Study text:
# # # # # # #
If they really cared about these poor school children, they would have arranged to pick them from their schools before exposing them to the virus in parks, and later driving these infected kids to their even more vulnerable parents. Did they think Covid-19 spreads like HIV/Aids?

Good people, I know, death and illness has numbed our curiosity. It has made us desperate and are gobbling down any folly from our leaders – especially since they enforce their idiocy with violence.

Look, after 85 per cent of the country is exposed to Covid-19, this man proposes to lock down without even telling us how the Indian variant reached Uganda. I have four families close to me, in different suburbs of Kampala and Wakiso.

All of their members have been down with Covid-19 with different degrees of infection, and showing different symptoms. My entire network of friends and colleagues and their families continue to battle Covid-19 through homecare.

Majority aren’t testing because they cannot afford it, but are displaying well-publicised symptoms. You have seen the long queues at pharmacies, majority are Covid-19 caretakers on self-medication.

There are literally no vaccines as the country has not even imported a million doses for an estimated 40 million population. There are literally no hospitals for ordinary folks.

Fully aware that he does not have the capacity to offer food and other home supplies to sick and locked-down persons, this man nevertheless locked down.

Aware that lockdowns do not work in his country — as we learned last year, that locked-down people, compelled by more urgent needs such as food and water, simply crafted an underground economy, which is simply more expensive and costly —Museveni goes ahead and locks down.

Aware that there are more dangerous diseases/ conditions such as pregnancy, malaria, TB, HIV/Aids, which killed way more people under the previous lockdown, Museveni still locked down. For whom and for what did this man lock down the country?

Dear reader, I am not trying to simply malign Museveni's effort to mitigate the spread of Covid-19, my contention is that lockdowns without proper public health safeguards are not only pretentious, but actually kill more people than they save.

Let me explain further: I am lucky to have lived through two lockdowns, one in Uganda and another in Europe. When the World Health Organisation (WHO) announced that lockdowns were better ways of mitigating the spread of Covid-19, they were not thinking about Africa but, rather, Europe and North America.
# # # # # # #
Dataset:
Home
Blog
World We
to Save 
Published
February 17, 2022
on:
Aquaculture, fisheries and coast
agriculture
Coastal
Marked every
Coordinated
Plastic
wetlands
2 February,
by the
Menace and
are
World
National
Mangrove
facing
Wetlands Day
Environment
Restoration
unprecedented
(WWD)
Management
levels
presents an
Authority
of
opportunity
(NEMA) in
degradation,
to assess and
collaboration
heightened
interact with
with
# # # # # # #
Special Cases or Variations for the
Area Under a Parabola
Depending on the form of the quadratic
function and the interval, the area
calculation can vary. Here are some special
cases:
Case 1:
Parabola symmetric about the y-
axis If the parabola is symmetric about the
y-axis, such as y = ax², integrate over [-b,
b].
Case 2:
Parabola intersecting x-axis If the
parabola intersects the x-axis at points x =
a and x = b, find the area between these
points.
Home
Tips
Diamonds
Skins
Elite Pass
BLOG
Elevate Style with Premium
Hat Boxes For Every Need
# # # # # # #
Work instructions:
a) Do these statements agree with the Uganda lockdown text? For each, answer yes or no and quote the words of the text that decide it.
(i) The writer says the country has not imported even a million vaccine doses.
(ii) The writer has lived through one lockdown in Uganda and another in North America.
(iii) Most people in the writer's network are getting tested for Covid-19.
b) Could you continue the Uganda lockdown text from its last sentence onward?

Outputs in order:
a)
(i) Yes: "the country has not even imported a million doses for an estimated 40 million population."
(ii) No: "one in Uganda and another in Europe."
(iii) No: "Majority aren’t testing because they cannot afford it"

b)
In Europe, one will live through a lockdown and the only pain they would feel is being denied leisure activities such as movies, games and travel. But neither of the necessities of life – such as water, food and medicare.

Just a few examples: There are no power blackouts in Europe and North America. Water supply is steady year in year out, even for the so-called poor and vulnerable, as long as they still have a home. In Europe, no one lives in a house without a postal address, which means, anything can be delivered to that house by courier and post companies, which are very much developed.

With 98 per cent of homes connected to fairly affordable Wi-Fi connectivity, and with online shopping having cultured, one is able to buy anything they wanted – including organic chicken from farms – without stepping out of the house. Shops were closed for walk- in customers but remained open to online shopping.

In the area of health, one had not to explain to any soldiers for a visit to their doctors. You just moved to your doctor, which is often by appointment. Ambulances are in every corner and never ask for cash before picking a critically ill patient.

That was how a lockdown looked in Europe and North America. That is what WHO had in mind when declaring lockdowns as controls against contagion. This is why some countries on the African continent that understood the peculiar nature of their environments never locked down.

Sadly, the WHO Mzungus simply pushed their lockdown onto these African countries without much thought into the intricate conditions on the ground in these poor African countries. Men like Museveni simply copied and pasted lockdowns – especially since billions of dollars followed lockdowns.

They have done it again, and over $550 dollars could be on its way.


The author is a political theorist based at Makerere University.